(REQUIRED ACTION):
Reproduce the passage of the climate change excerpt starting at "Floods, droughts, tornadoes" and ending at "survival of species.".

It is long past the time we must return to the doctrine of humankind as steward of the Earth.
Yes, our planet Earth and humankind are now victims of climate change or environmental degradation.
Floods, droughts, tornadoes in man’s future
Excellencies, friends: We certainly will need all the solidarity and sense of purpose we can raise—since global warming is the most potentially catastrophic of the dangers threatening humankind.
Since the late nineteenth century, there has been a marked rise in the average temperature of the atmosphere and the oceans, because of the increasing concentration of ‘greenhouse’ gases that trap the sun’s warmth.
Already our peoples are experiencing more frequent occurrences of extreme weather: heat waves, droughts, heavy rainfall; deadly tornadoes and snowstorms caused by shifting temperature regimes.
Already rising water temperatures have disturbed the food chain in the Pacific—causing the dramatic decline of creatures crucial to the survival of species.
Food production, the first casualty of global warming
If governments’ promises to fight climate change are not met, our planet could expect mean temperatures 4.0 degrees Celsius (7.2 Fahrenheit) above pre-industrial levels as early as the 2060’s.
And the immediate impact may be on food production. Already the global community is having difficulty meeting the food demands of a growing and increasingly wealthy population eating more meat. Climate change threatens to put prosperity out of reach of millions still kept down by poverty and to roll back decades of development.
More aggressive concerted action by the key states is necessary. Ironically, rising living standards in the emerging countries make them reluctant to accept restraints on their initial taste of prosperity, which will radically increase their people’s demand for electric power and the burning of fossil fuels.
What the global community needs to do together
What does the global community need to do together?
First, it must step up efforts to reduce ‘greenhouse’ effects and emissions from powerhouses and other industrial energy sources.
Then it needs to cut down the use of polluting coal—which is right now the prime energy provider for large economies like America and China. In the United States, economic and political conservatives not only reject higher-cost energy alternatives to coal. There are those who still cast doubt on the science of global warming.

(Per-instance keypoint data):
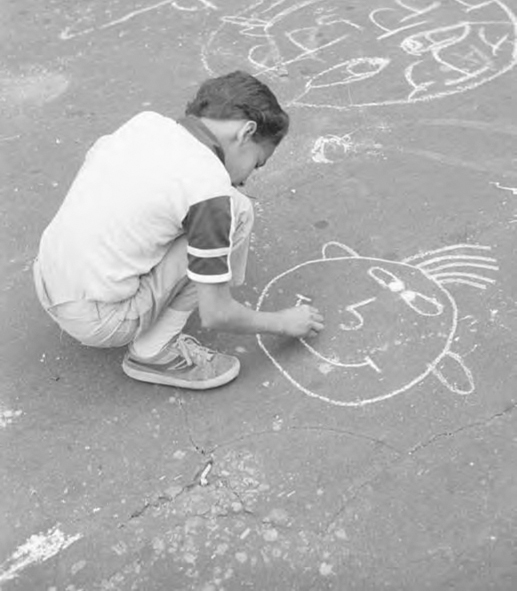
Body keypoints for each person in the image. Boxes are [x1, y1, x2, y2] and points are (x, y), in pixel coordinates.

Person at [33, 71, 324, 390]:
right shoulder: (209, 189)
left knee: (192, 211)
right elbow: (216, 315)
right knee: (238, 209)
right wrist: (283, 322)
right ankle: (154, 352)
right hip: (99, 321)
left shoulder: (145, 124)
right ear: (246, 132)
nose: (246, 179)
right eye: (257, 163)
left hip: (47, 278)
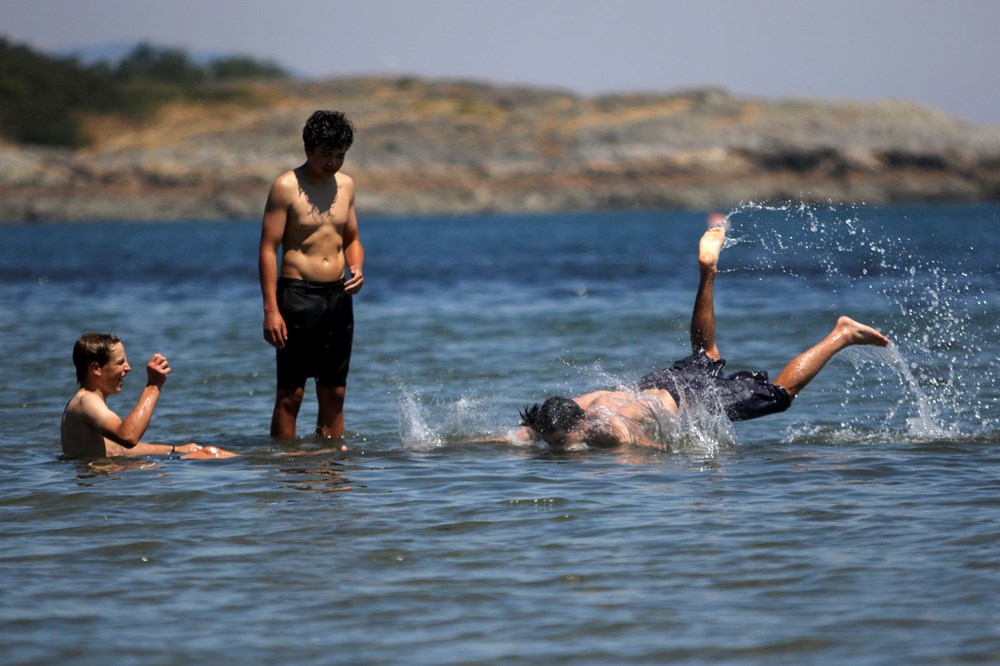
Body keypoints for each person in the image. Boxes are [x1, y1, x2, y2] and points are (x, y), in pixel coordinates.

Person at [515, 213, 891, 449]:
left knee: (781, 396)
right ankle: (707, 273)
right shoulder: (571, 408)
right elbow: (524, 432)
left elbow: (650, 450)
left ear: (579, 423)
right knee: (704, 353)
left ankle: (841, 335)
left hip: (693, 398)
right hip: (661, 385)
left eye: (564, 443)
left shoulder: (607, 427)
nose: (561, 449)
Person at [259, 110, 365, 440]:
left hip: (338, 297)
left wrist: (357, 266)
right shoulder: (285, 187)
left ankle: (329, 468)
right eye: (326, 155)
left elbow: (352, 239)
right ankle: (287, 468)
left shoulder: (345, 186)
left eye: (340, 156)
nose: (333, 163)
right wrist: (271, 311)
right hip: (297, 297)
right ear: (308, 150)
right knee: (291, 396)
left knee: (334, 394)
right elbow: (267, 249)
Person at [60, 333, 237, 460]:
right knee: (210, 453)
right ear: (96, 369)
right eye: (120, 363)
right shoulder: (87, 401)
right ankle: (257, 467)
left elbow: (119, 449)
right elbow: (128, 436)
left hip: (112, 481)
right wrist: (153, 385)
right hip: (110, 488)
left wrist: (176, 449)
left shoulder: (84, 402)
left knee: (203, 451)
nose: (128, 368)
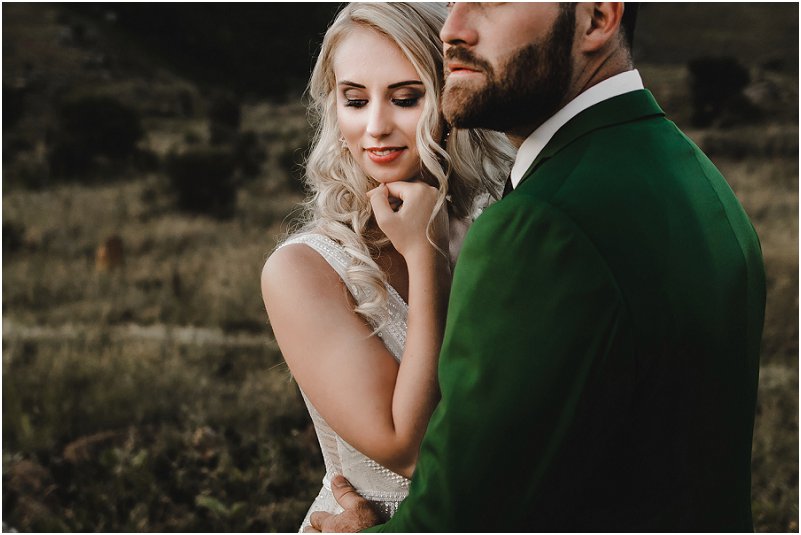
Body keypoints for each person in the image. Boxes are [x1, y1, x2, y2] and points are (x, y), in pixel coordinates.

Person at [308, 2, 767, 532]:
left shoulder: (539, 226)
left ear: (598, 17)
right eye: (454, 0)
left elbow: (464, 519)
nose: (453, 30)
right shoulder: (693, 173)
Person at [260, 3, 513, 532]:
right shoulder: (303, 270)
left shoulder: (498, 230)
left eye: (405, 98)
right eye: (355, 100)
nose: (375, 127)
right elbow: (413, 451)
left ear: (451, 97)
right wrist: (425, 255)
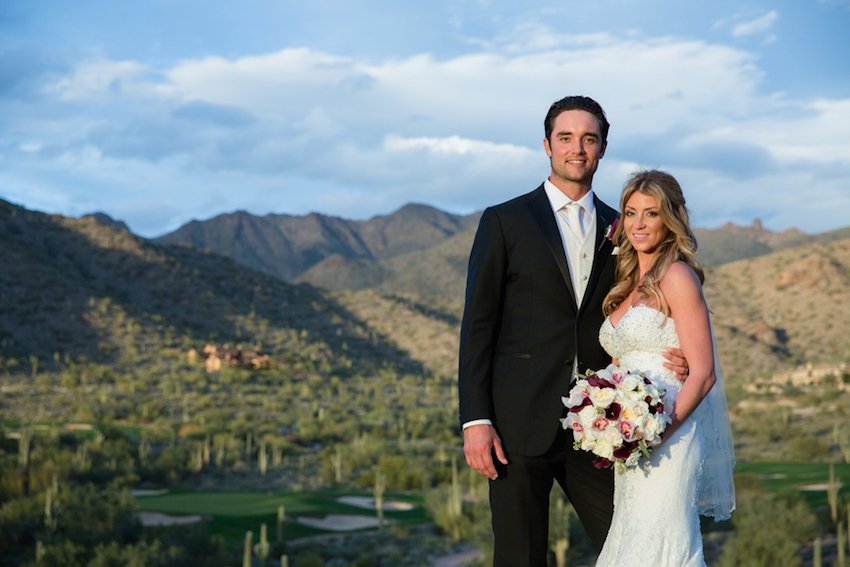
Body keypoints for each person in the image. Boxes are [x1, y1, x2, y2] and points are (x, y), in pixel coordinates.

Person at [457, 96, 688, 566]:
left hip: (603, 427)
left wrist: (673, 353)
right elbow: (478, 326)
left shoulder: (623, 228)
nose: (577, 148)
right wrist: (475, 421)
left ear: (602, 148)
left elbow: (652, 298)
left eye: (589, 138)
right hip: (517, 424)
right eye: (566, 138)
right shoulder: (505, 221)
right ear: (547, 145)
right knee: (519, 556)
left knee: (628, 546)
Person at [595, 169, 735, 566]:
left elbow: (703, 372)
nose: (639, 224)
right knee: (631, 540)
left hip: (668, 436)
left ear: (669, 219)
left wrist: (655, 434)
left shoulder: (677, 276)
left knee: (660, 543)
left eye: (651, 214)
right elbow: (619, 367)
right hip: (631, 440)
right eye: (631, 213)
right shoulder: (626, 282)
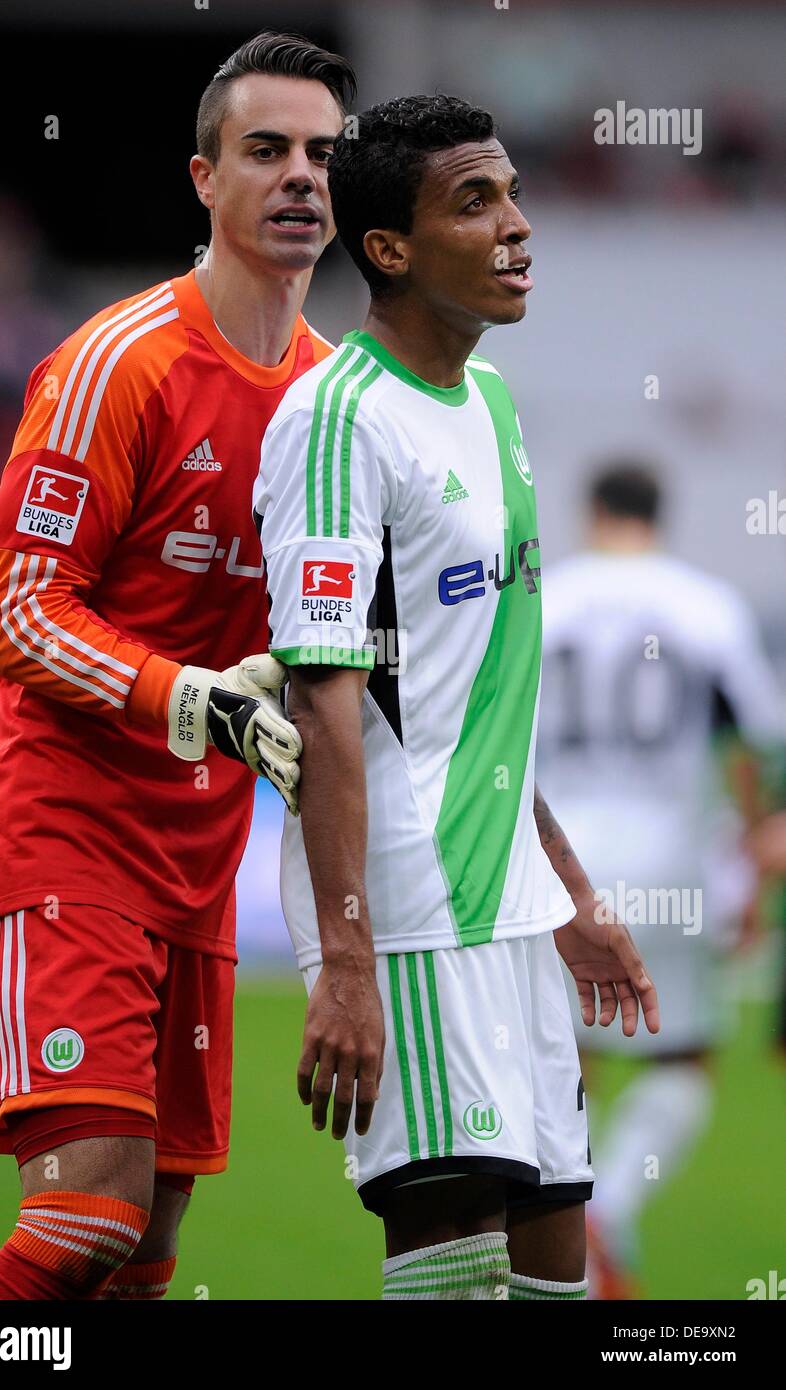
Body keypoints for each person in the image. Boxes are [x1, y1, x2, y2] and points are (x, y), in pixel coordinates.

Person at [0, 30, 356, 1301]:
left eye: (322, 155)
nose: (300, 177)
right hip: (59, 831)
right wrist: (190, 695)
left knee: (148, 1254)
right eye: (266, 150)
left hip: (195, 865)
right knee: (86, 1221)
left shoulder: (336, 402)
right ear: (201, 179)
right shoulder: (118, 363)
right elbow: (17, 608)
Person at [253, 94, 659, 1301]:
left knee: (549, 1280)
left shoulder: (490, 405)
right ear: (386, 248)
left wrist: (570, 889)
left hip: (514, 916)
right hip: (413, 920)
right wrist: (341, 959)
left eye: (513, 194)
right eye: (474, 203)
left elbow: (478, 693)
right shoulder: (335, 423)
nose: (516, 226)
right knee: (455, 1286)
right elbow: (327, 702)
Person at [536, 463, 785, 1296]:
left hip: (556, 860)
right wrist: (754, 855)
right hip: (673, 860)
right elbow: (758, 739)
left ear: (592, 510)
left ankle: (564, 1230)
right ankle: (607, 1212)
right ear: (660, 516)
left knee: (563, 1056)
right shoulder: (705, 605)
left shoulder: (547, 597)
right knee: (682, 1058)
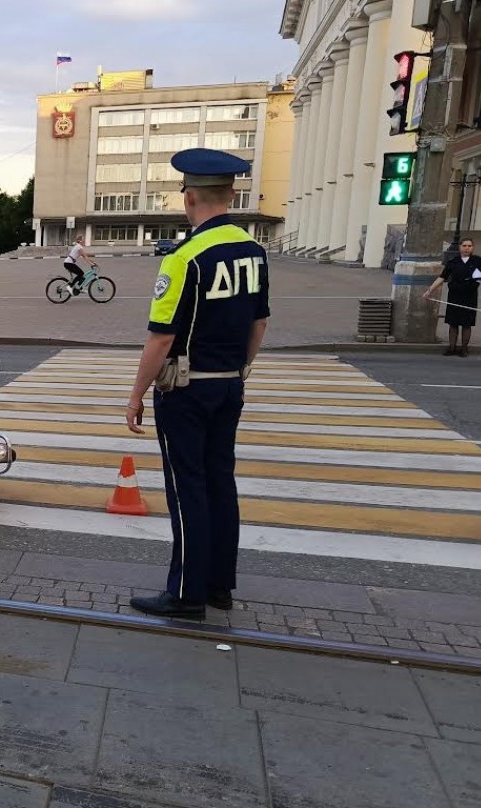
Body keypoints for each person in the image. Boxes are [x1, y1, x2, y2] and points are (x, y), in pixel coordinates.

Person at [123, 148, 270, 620]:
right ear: (230, 196)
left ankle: (186, 594)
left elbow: (161, 336)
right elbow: (260, 324)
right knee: (220, 483)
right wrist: (239, 370)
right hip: (230, 386)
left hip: (186, 391)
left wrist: (136, 394)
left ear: (189, 199)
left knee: (187, 488)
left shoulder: (185, 257)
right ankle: (219, 586)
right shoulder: (255, 252)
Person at [423, 238, 481, 357]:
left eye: (469, 246)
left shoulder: (477, 260)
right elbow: (442, 277)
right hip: (454, 295)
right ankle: (452, 348)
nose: (467, 248)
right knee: (453, 322)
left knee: (466, 323)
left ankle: (464, 349)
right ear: (460, 247)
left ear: (473, 248)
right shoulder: (453, 261)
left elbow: (478, 277)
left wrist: (469, 285)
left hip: (469, 295)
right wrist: (429, 291)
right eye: (464, 245)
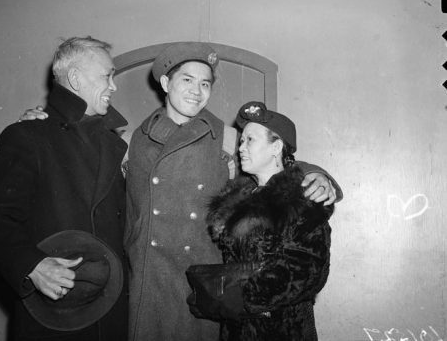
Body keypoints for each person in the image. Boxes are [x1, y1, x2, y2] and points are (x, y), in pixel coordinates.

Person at [123, 42, 342, 341]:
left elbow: (271, 166)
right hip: (150, 281)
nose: (196, 91)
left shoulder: (226, 137)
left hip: (204, 281)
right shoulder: (133, 140)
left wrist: (316, 174)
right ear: (165, 83)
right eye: (187, 80)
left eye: (205, 84)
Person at [0, 36, 129, 341]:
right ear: (75, 78)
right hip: (55, 316)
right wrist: (31, 265)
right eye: (106, 75)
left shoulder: (113, 142)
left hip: (110, 313)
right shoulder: (26, 135)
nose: (113, 85)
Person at [188, 101, 334, 340]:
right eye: (241, 141)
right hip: (235, 330)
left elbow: (307, 272)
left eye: (250, 140)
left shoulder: (303, 199)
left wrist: (239, 298)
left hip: (282, 329)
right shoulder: (242, 198)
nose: (241, 148)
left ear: (276, 147)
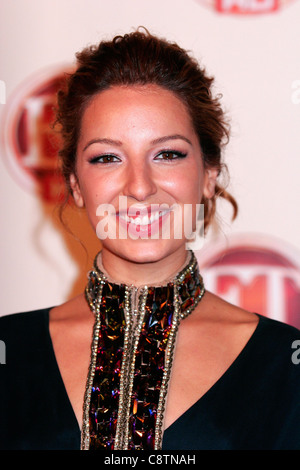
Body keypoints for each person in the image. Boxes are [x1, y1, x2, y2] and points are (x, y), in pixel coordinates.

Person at [0, 29, 299, 451]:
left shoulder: (286, 364)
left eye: (167, 154)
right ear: (76, 184)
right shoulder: (9, 351)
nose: (139, 187)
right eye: (107, 157)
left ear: (209, 174)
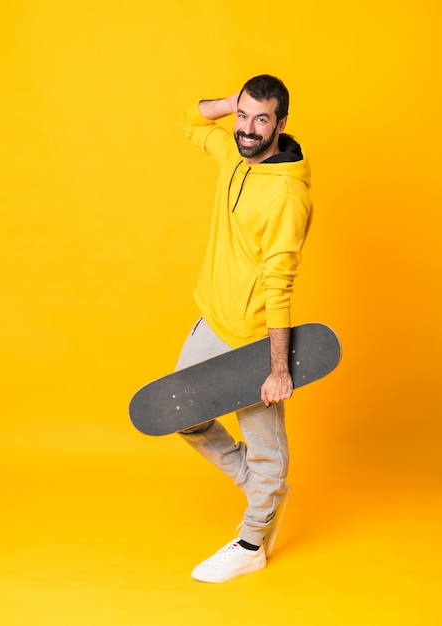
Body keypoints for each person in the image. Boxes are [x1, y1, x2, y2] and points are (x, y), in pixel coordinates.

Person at [176, 74, 312, 583]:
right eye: (243, 115)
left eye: (261, 118)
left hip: (253, 335)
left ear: (281, 123)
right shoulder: (236, 153)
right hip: (212, 318)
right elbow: (190, 120)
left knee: (266, 446)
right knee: (182, 417)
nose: (248, 129)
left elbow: (280, 283)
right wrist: (230, 102)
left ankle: (253, 540)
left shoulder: (287, 196)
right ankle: (264, 489)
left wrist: (279, 368)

(RESPONSE TO THIS EXERCISE):
Floods, droughts, tornadoes in man’s future
Excellencies, friends: We certainly will need all the solidarity and sense of purpose we can raise—since global warming is the most potentially catastrophic of the dangers threatening humankind.
Since the late nineteenth century, there has been a marked rise in the average temperature of the atmosphere and the oceans, because of the increasing concentration of ‘greenhouse’ gases that trap the sun’s warmth.
Already our peoples are experiencing more frequent occurrences of extreme weather: heat waves, droughts, heavy rainfall; deadly tornadoes and snowstorms caused by shifting temperature regimes.
Already rising water temperatures have disturbed the food chain in the Pacific—causing the dramatic decline of creatures crucial to the survival of species.